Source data

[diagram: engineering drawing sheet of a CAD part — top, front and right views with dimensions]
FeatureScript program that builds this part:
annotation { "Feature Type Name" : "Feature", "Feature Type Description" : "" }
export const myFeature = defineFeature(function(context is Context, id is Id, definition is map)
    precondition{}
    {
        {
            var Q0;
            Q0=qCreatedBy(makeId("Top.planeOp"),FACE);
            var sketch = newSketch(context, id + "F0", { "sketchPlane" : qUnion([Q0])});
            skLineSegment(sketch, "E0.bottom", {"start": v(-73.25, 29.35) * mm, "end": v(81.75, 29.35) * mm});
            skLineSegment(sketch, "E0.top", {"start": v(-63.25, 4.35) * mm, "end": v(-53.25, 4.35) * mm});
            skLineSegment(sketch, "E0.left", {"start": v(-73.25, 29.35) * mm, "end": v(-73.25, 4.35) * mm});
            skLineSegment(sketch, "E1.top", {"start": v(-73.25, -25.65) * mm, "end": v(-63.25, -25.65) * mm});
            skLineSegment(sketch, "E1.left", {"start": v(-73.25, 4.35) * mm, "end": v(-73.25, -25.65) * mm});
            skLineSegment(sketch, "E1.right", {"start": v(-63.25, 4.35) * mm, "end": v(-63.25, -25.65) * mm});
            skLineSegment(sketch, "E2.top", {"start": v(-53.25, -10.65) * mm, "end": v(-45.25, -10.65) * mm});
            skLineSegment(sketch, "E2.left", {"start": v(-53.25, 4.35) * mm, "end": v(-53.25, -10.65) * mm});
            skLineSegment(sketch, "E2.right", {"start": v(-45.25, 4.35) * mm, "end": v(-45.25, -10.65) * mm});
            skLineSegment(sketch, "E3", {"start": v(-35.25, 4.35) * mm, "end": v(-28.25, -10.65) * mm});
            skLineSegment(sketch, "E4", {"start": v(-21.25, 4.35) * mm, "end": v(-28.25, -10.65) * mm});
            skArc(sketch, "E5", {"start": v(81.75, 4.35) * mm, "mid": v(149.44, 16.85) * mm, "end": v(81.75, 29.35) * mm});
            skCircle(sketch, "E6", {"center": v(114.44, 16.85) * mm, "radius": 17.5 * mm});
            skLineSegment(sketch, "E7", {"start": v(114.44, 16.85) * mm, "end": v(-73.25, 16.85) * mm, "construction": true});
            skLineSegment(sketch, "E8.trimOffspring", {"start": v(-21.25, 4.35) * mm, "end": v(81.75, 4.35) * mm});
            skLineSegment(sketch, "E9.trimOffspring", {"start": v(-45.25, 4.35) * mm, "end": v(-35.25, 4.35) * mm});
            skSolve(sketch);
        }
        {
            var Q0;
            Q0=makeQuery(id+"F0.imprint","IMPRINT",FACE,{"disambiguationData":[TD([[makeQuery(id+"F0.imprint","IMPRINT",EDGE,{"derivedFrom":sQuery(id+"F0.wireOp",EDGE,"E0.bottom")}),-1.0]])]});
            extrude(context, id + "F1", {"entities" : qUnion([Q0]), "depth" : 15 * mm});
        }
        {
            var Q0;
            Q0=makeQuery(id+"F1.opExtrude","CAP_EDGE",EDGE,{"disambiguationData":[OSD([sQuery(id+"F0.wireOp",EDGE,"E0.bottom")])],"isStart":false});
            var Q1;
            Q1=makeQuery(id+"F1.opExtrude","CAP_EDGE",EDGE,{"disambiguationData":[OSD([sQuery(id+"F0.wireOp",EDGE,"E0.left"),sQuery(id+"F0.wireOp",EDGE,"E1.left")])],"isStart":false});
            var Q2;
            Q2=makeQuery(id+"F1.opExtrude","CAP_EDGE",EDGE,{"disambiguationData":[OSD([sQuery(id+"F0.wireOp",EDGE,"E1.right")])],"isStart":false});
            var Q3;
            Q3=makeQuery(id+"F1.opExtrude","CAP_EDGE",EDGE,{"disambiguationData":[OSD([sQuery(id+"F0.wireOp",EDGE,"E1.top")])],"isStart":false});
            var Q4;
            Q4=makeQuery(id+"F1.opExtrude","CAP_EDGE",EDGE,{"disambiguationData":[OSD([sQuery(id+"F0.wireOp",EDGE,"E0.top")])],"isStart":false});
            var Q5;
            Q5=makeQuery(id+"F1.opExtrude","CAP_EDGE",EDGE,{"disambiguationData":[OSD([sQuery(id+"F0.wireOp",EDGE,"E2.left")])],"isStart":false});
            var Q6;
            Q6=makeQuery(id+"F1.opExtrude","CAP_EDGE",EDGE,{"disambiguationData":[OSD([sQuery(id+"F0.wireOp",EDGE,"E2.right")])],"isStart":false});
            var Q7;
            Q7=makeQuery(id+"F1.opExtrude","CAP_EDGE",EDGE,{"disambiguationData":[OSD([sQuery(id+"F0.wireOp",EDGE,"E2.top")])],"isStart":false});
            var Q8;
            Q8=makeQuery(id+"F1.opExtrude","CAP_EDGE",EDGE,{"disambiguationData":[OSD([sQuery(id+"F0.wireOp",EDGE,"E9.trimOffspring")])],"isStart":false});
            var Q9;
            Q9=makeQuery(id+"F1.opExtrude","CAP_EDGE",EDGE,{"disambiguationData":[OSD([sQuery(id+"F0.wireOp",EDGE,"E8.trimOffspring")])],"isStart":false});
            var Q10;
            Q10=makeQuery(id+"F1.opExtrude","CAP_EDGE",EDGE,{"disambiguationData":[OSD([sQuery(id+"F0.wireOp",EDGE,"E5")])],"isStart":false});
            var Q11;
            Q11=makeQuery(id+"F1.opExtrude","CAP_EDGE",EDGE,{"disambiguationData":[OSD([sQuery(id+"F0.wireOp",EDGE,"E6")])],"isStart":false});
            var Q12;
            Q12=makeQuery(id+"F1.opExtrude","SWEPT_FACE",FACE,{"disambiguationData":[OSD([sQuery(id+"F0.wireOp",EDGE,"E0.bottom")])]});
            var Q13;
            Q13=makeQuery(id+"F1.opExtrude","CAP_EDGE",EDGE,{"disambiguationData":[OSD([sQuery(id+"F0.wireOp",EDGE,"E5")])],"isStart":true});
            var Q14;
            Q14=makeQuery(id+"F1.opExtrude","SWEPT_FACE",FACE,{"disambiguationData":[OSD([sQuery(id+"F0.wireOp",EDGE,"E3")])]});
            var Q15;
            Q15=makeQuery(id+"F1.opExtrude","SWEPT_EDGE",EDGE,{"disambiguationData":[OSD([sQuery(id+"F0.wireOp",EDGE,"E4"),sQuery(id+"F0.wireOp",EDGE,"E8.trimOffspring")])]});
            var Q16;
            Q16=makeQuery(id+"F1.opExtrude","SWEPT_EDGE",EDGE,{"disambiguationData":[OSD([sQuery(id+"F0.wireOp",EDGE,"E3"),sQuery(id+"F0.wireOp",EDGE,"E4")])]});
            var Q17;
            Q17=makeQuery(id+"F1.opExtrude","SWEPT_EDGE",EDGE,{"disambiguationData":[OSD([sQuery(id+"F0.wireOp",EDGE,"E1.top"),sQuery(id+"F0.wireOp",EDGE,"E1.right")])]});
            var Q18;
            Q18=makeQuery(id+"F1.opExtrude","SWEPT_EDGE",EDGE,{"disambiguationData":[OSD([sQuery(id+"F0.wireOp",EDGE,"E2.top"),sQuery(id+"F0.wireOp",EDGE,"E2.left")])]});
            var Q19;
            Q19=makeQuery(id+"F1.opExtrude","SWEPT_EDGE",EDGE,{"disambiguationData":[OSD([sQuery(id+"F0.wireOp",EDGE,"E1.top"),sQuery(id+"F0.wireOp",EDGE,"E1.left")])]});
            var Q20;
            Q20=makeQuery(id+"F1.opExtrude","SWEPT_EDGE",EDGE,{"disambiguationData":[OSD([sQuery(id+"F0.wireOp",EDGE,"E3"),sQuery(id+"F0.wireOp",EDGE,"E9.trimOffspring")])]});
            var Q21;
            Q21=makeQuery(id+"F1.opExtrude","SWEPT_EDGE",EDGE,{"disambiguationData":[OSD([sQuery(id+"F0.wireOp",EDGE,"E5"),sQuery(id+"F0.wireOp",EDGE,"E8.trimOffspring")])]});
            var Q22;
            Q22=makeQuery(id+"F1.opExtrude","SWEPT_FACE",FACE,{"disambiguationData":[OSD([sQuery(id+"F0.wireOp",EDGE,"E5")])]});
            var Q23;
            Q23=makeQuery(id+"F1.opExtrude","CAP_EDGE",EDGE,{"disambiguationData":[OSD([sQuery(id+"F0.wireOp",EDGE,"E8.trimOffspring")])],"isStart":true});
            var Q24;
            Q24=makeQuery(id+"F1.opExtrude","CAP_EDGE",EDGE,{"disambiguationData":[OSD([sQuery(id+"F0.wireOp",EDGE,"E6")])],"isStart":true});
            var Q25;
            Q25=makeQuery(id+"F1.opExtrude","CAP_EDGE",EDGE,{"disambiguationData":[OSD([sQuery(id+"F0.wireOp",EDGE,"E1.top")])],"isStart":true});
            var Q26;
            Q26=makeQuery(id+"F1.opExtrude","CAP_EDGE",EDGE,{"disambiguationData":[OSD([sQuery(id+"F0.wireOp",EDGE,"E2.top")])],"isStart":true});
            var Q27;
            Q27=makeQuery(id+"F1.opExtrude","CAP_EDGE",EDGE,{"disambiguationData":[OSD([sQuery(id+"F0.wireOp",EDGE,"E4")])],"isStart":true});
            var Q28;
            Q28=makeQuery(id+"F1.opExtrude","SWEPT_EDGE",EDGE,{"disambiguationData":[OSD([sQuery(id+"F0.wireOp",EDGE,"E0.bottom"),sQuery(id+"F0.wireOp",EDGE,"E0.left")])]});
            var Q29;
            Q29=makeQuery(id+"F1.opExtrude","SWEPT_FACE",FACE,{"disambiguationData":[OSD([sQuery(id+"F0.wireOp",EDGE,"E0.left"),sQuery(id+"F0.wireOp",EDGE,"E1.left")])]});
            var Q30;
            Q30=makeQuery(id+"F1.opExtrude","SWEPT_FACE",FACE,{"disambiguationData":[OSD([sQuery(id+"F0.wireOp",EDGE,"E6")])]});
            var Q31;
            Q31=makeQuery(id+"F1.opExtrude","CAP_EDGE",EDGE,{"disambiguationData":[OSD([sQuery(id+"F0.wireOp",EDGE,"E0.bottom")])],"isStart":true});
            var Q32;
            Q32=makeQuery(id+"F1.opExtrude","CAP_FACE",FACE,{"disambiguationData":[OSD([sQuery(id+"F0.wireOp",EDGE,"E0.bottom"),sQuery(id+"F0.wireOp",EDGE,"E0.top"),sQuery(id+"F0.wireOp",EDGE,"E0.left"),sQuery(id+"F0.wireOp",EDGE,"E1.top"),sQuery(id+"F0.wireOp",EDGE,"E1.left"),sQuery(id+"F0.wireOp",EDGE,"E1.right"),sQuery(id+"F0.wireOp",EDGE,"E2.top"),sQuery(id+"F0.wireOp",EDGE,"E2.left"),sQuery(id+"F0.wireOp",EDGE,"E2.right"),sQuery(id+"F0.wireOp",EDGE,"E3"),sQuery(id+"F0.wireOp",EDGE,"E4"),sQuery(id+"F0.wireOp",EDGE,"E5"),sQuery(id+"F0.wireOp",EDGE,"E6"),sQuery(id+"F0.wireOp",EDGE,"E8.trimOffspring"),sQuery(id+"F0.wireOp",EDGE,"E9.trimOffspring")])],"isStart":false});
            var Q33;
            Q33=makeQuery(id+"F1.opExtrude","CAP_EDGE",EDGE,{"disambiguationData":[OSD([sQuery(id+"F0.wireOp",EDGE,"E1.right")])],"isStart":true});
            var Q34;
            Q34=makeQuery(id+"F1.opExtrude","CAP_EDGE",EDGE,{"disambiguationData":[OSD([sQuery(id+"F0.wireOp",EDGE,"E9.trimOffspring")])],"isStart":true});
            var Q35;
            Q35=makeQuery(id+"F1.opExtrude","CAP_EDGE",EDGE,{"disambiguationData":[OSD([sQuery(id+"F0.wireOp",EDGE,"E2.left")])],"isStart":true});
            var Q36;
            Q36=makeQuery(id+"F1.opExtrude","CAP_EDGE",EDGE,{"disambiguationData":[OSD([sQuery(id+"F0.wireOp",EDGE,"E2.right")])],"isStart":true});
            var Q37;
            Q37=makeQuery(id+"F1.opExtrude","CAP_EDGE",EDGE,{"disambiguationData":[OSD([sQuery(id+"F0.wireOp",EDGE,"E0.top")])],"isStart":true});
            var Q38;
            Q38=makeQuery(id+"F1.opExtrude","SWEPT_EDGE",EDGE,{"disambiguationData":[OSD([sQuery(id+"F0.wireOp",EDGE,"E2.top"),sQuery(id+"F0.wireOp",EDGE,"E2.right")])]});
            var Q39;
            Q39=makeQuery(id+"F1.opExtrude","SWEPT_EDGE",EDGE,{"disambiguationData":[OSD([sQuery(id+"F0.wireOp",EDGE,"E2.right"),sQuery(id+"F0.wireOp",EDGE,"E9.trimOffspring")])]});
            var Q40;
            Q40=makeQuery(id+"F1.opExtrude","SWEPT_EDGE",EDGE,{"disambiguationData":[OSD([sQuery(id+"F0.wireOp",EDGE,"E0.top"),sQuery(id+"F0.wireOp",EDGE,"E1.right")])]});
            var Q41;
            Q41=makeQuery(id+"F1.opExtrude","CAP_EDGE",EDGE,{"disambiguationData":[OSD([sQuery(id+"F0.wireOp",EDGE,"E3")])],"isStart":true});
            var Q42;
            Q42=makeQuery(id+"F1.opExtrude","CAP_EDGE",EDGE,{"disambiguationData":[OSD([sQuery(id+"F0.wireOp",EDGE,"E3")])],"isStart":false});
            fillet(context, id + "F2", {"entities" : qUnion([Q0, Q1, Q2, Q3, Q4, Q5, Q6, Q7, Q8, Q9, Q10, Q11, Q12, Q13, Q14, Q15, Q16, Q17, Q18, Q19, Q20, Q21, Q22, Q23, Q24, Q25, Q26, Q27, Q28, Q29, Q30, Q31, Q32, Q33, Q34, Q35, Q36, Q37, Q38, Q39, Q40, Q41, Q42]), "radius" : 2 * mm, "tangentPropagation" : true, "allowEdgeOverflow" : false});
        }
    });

• **TASK REQUIREMENTS**:
Copy the stretch of the items from their start through the line containing "var sketch = newSketch(context, id", keeping both ends and changing nothing.

• **FINAL RESULT**:
[diagram: engineering drawing sheet of a CAD part — top, front and right views with dimensions]
FeatureScript program that builds this part:
annotation { "Feature Type Name" : "Feature", "Feature Type Description" : "" }
export const myFeature = defineFeature(function(context is Context, id is Id, definition is map)
    precondition{}
    {
        {
            var Q0;
            Q0=qCreatedBy(makeId("Top.planeOp"),FACE);
            var sketch = newSketch(context, id + "F0", { "sketchPlane" : qUnion([Q0])});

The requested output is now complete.